During Interactive Day 2015’s keynote, Mindgruve’s CEO, Chad Robley, had the chance to talk with Lucie about what Gen Z means for the future of digital marketing.
Who is Generation Z?
This cohort was born in the mid-1990s to the early 2000s, making up a quarter of the population in the US and the UK—and they are changing the way brands are marketing themselves. They are progressive, driven, sensible and the first truly digitally native group we’ve seen. Gen Z are activists for equality in race, gender, and sexuality, and their entrepreneurial mindset makes them agents of change.
What platforms are Gen Z’rs using?
Generation Z is always connected through technology, but also worries about how much time they spend attached to their devices. According to Lucie Greene, there is no “online” and “offline.” Technology has become a day-to-day process, as “the Internet” has become but a mere utility.
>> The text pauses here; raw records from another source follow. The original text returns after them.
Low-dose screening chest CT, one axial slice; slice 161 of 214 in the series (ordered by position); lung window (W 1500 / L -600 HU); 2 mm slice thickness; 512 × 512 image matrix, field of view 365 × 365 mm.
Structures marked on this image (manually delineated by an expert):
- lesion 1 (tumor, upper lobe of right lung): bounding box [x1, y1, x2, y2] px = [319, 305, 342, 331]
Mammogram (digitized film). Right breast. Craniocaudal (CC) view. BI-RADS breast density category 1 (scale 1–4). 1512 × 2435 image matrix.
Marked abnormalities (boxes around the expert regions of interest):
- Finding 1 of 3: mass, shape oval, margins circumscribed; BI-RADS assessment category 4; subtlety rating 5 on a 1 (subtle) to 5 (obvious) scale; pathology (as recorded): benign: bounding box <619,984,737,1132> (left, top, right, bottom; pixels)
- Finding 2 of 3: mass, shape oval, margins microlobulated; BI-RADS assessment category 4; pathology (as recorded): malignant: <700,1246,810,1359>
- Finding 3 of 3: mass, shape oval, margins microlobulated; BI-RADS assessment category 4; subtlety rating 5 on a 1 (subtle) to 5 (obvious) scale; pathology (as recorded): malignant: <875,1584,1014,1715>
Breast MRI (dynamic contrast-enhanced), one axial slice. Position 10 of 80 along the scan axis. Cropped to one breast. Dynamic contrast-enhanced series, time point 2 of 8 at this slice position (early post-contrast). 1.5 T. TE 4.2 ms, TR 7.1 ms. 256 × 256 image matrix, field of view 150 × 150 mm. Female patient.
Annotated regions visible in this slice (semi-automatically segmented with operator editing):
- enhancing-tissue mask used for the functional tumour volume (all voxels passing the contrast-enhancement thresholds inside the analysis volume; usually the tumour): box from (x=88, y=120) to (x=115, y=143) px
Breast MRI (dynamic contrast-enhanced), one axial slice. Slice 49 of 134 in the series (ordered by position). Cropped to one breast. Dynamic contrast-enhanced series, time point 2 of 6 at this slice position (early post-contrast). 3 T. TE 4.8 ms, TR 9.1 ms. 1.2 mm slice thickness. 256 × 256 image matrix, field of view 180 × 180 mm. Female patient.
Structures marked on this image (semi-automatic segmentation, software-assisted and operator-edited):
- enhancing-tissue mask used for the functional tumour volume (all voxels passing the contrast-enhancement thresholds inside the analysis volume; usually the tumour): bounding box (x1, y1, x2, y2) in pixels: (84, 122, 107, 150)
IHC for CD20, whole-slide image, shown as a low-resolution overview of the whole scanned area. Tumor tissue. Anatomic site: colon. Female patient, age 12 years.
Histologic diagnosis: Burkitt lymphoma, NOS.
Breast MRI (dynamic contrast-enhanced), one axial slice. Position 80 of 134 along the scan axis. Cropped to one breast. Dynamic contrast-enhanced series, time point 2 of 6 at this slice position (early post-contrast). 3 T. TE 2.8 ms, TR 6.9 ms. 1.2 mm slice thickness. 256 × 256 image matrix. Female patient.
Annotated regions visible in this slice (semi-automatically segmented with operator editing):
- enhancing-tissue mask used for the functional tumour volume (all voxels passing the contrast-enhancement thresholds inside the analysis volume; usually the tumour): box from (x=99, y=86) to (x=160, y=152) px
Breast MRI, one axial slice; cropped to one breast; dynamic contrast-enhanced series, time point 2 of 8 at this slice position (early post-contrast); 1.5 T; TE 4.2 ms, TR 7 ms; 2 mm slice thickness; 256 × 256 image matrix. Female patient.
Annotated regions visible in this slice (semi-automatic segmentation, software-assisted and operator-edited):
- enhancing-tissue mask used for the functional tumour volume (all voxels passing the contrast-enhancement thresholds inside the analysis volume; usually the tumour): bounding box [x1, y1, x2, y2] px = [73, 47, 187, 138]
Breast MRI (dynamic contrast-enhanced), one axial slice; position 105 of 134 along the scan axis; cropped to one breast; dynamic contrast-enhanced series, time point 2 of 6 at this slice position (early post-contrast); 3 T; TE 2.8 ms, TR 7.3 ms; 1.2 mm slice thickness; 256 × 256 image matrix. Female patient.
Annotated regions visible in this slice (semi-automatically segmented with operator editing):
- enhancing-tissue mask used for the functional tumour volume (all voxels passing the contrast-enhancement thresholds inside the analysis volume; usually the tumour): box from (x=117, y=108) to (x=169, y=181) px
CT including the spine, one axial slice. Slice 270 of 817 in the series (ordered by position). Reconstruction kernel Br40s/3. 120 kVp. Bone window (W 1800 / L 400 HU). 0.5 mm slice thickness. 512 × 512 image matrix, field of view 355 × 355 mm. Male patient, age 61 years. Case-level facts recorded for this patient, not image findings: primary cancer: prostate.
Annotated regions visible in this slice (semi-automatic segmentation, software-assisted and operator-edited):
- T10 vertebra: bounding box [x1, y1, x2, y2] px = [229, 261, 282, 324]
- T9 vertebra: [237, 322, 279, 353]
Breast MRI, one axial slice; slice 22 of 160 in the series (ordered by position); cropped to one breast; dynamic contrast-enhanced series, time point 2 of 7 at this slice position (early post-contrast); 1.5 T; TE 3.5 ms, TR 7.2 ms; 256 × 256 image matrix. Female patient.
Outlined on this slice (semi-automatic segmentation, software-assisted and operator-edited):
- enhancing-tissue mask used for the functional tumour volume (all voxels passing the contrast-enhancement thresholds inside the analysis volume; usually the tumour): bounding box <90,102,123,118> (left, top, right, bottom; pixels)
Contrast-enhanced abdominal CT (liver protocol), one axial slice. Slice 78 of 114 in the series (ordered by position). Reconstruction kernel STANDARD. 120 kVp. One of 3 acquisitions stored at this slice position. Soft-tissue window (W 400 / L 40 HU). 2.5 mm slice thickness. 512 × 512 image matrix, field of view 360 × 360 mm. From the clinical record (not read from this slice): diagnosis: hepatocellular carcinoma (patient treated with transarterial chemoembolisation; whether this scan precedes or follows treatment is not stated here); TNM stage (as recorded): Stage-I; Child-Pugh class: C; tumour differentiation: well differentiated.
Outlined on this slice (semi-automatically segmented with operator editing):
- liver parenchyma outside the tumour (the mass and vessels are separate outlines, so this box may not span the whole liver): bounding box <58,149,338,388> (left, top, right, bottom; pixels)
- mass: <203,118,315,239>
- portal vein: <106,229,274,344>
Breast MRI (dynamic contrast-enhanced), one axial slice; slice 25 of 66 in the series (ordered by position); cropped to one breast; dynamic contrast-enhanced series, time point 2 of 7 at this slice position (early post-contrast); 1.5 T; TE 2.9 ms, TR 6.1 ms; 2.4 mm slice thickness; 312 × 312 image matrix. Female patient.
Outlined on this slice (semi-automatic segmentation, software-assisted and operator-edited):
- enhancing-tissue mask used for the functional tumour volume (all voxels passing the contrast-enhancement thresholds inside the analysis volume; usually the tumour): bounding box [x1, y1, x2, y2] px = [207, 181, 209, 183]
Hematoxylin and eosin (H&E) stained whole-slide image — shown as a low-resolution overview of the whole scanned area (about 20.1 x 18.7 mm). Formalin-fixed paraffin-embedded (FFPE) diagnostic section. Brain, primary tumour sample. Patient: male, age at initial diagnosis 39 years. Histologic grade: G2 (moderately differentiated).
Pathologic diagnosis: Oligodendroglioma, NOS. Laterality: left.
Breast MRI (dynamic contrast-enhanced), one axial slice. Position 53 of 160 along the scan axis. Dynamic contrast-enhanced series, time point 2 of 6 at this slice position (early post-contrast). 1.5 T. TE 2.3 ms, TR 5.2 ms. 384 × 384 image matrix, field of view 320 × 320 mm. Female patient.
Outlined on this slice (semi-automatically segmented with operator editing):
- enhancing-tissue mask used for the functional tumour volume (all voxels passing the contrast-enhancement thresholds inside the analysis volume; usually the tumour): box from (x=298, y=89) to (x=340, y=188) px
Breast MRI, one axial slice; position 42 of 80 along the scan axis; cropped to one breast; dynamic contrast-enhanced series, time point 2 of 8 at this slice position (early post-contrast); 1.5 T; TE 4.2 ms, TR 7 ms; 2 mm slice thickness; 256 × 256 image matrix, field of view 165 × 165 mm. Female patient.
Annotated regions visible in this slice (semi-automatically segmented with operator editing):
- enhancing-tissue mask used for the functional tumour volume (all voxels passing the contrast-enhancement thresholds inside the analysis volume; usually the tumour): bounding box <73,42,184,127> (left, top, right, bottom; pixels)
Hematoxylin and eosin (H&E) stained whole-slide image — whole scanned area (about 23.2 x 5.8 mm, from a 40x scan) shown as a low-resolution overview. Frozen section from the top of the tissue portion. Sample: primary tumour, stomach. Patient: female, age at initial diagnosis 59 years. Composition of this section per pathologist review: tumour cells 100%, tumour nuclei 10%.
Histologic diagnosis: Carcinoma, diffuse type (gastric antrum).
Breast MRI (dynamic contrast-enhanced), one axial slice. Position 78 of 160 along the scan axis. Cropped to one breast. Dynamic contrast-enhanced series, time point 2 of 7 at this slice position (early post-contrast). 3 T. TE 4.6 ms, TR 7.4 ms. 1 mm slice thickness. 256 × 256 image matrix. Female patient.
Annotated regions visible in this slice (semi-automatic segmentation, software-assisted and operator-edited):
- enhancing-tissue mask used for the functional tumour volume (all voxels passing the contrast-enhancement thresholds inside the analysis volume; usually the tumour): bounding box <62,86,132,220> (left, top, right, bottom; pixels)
Unlike Millennials, Gen Z uses less Facebook and more Yik Yak (a sharing app based on total privacy). They watch less TV and more YouTube for its vast amount of content and limited commercials. Though they are not exactly impatient, they’re not used to waiting. Television can be both time consuming and distracting from everything else they have on their plates.
To reach them, brands must use platforms that serve to create something or solve a societal problem, which touches on that selfless trait that characterizes Gen Z.
What are the implications of Generation Z for brands?
Gen Z represents over $44 billion in annual purchasing power, and for that reason among others, our economy and consumer culture is in their hands.
1. Be Transparent, Let Them Find You
A big takeaway is to be transparent, because Gen Z is “brand-wary”. They look to blogs, social media and friends for information to help them make purchasing decisions. “If you’re trying to create branded content, you have to be selfless in your creation of it, so that the brand becomes discovered,” Greene says. Don’t try to find them; let them find you.
2. Avoid Stereotyping Them
Racially diverse, Gen Z has become active in the fight for long debated binaries like gender, race, and sexuality. “They care about how their actions and decisions can impact their cities, countries, planet, and future generations.”
3. Use Informative Advertising, They Want All the Answers
Generation Z wants technology to have actual value. If they are going to use it, there must be a purpose and meaning. Greene believes this new generation will respond more positively to informative advertising.
4. Don’t Promise Something You Can’t Produce
False promises will be detected easily. This group will not aimlessly spend their time on ideas and concepts that cannot produce the intended effect.
5. Be an Agent of Change With Gen Z
Brands should aim to have a positive impact on the world and should actively find ways to join Generation Z’s desire to enforce change. Brands can foster this by finding niches in trends, discovering new inspirations and staying away from the expected mainstream.